**Exercise requirements**
Scan the records below and report how many lines include the string "配置的信息"; the number alone will do.

(Stored data entries)
--------------------

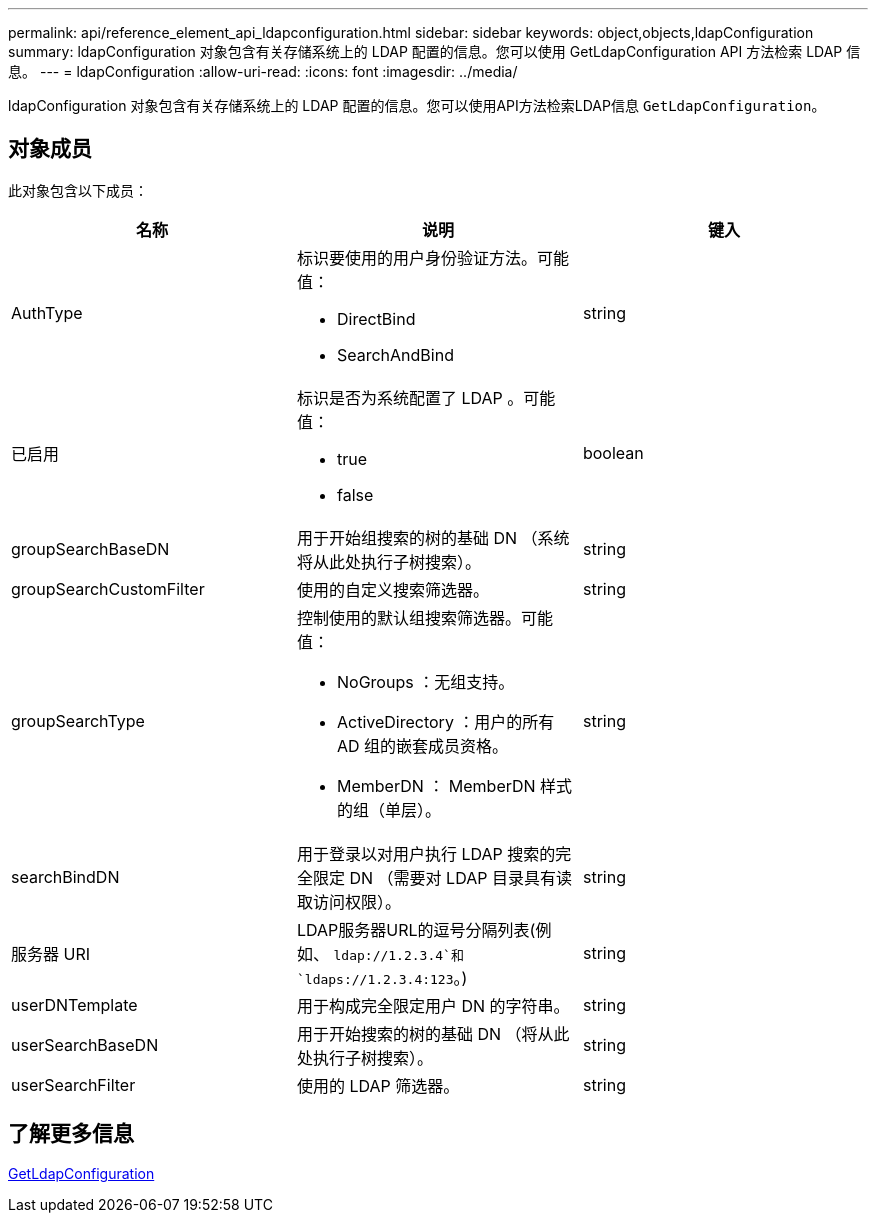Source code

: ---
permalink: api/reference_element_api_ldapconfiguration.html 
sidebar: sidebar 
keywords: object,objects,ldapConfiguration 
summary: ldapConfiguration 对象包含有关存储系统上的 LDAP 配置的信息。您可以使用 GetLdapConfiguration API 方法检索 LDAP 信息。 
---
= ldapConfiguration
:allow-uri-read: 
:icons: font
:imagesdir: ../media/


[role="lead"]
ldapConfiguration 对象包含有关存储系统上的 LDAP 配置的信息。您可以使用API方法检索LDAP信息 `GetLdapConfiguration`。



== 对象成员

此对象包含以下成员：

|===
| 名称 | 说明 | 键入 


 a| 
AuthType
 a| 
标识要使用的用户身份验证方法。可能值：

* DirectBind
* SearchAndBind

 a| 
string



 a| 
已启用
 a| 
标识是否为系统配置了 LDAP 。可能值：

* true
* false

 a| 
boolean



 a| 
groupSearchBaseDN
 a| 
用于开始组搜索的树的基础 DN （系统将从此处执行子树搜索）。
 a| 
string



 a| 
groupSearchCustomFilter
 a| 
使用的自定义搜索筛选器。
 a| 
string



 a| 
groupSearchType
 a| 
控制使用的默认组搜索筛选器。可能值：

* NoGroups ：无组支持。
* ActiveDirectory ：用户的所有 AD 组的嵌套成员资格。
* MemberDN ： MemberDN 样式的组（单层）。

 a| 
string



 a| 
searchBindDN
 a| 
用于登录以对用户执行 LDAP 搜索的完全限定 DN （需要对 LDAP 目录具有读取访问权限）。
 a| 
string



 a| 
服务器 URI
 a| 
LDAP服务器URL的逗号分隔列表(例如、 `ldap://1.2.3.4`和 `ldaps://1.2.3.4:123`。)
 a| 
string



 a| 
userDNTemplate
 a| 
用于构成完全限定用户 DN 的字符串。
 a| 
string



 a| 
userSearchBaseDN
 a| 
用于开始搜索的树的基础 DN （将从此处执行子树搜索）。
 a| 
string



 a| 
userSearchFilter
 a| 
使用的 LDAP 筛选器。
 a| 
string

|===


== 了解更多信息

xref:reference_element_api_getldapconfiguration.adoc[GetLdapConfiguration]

--------------------

**Task output**
2